As to the second pretrial statement, I agree with the majority, here, that it was properly admitted into evidence. However, I am uncertain of the majority’s reasons, and, therefore, set forth my own.
The McOmber rule evolved from the Court’s “concern” with “whether an attorney once appointed or retained to represent a military suspect must first be contacted by investigators who have notice of such representation when they wish to question the suspect.” Id. at 382. In my separate opinion, I commented on “a number of questions” raised by the rule, including that of the period of “advance notice [that] must be given to counsel of the time and place of the interview.” Id. at 383. This record is silent as to any notice to any lawyer for the accused. I have already indicated my belief that McOmber does not apply retroactively to an interrogation completed prior to the date of its publication, but even if the rule is operative because the trial took place after publication of the McOmber opinion, the prerequisites for its application were not, in my opinion, present. Cf. Johnson v. New Jersey, 384 U.S. 719, 721, 86 S.Ct. 1772, 16 L.Ed.2d 882 (1966).

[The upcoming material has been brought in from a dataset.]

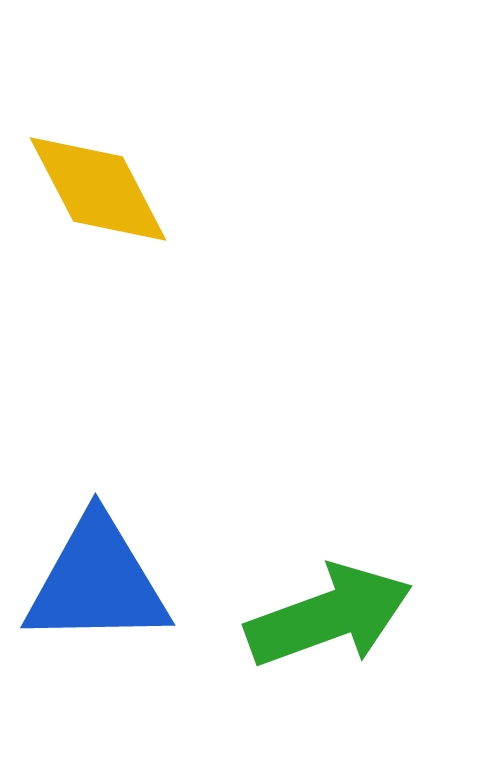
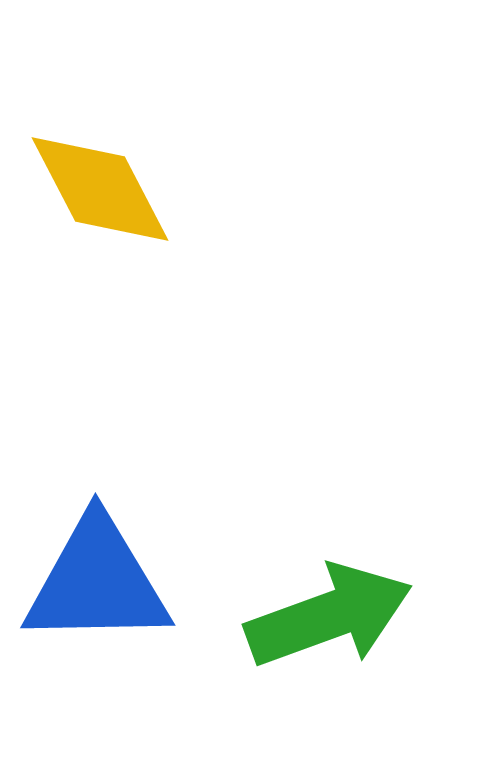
yellow diamond: moved 2 px right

Earlier, I pointed out that the condition giving rise to the obligation to apprise counsel of an impending investigation is knowledge on the part of the agent that an attorney “has undertaken” to represent the person to be questioned in a military criminal investigation. In my discussion of the admissibility of the first pretrial statement, I observed that the declaration by civilian counsel could reasonably be viewed as insufficient to put the agent on notice that he was representing the accused in a military criminal investigation. At the initial interrogation, the accused expressly rejected the opportunity to have counsel present. One would suppose that if a counsel represented the accused after the interrogation, counsel would have communicated that fact to the CID, both to obtain a report as to what had transpired at the first interrogation or to put them on notice of his actual authority to represent the accused during the remainder of the investigation. No such inquiry or notice appears in the record. In these circumstances, the trial judge could reasonably conclude that no agent had notice that accused was represented by counsel when the accused was called for the second interview. To this point, therefore, there was no violation of the McOmber rule.

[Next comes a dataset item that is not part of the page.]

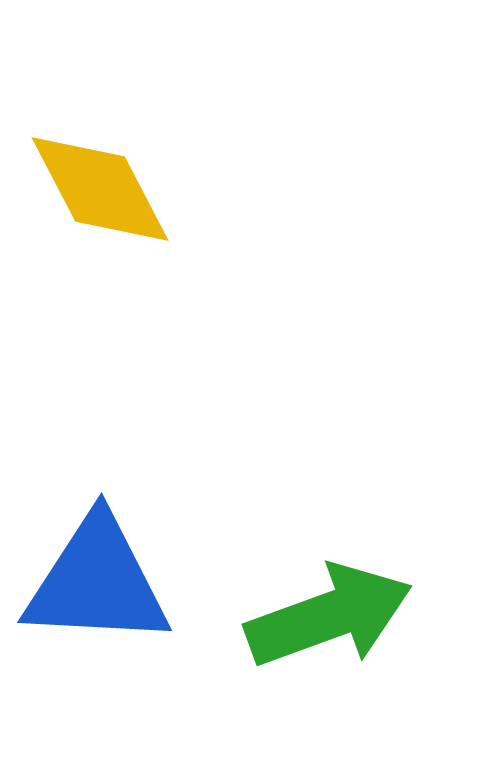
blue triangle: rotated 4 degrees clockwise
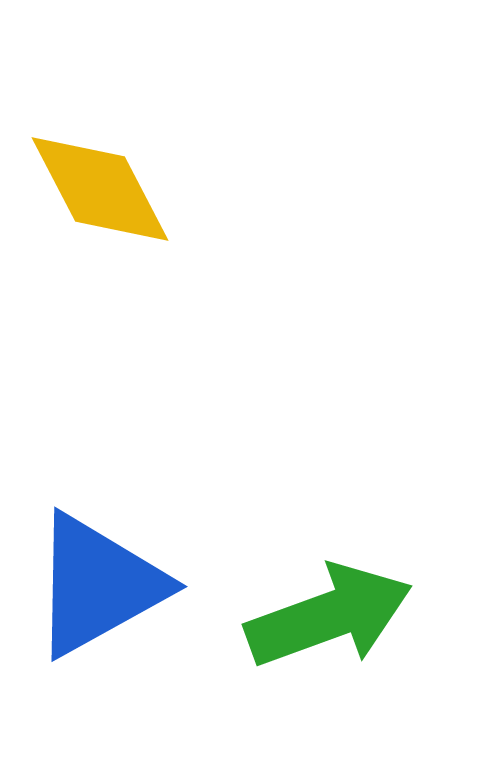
blue triangle: moved 1 px right, 3 px down; rotated 32 degrees counterclockwise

McOmber is silent about an agent’s responsibility in regard to a defense counsel if he is first put on notice of counsel’s existence at the interrogation itself. That, in my opinion, is what happened here when the accused, after being advised of his right to counsel, declared that he “had already talked to his lawyer” and had been advised “not to cooperate and not to say anything more,” but that he “could care less” about that advice, and he was going to “tell . [the agent] all about it.”
I do not construe McOmber to require an agent, informed for the first time by the person to be questioned that he has a law*152yer, to delay an interrogation already in progress in order to notify counsel of the proceeding and to afford him a reasonable opportunity to attend, especially when the individual indicates that his lawyer has given him advice that he does not wish to follow. As the record demonstrates the accused’s second statement was, in all respects, the product of his own unfettered will, it was properly admitted into evidence.
I would affirm the decision of the United States Army Court of Military Review.

. United States v. Lowry, 2 M.J. 55 (C.M.A. 1976).

. In Lowry, supra, the Court applied the McOmber rule to a statement made prior to promulgation of the rule, but the issue of retro-activity was not considered.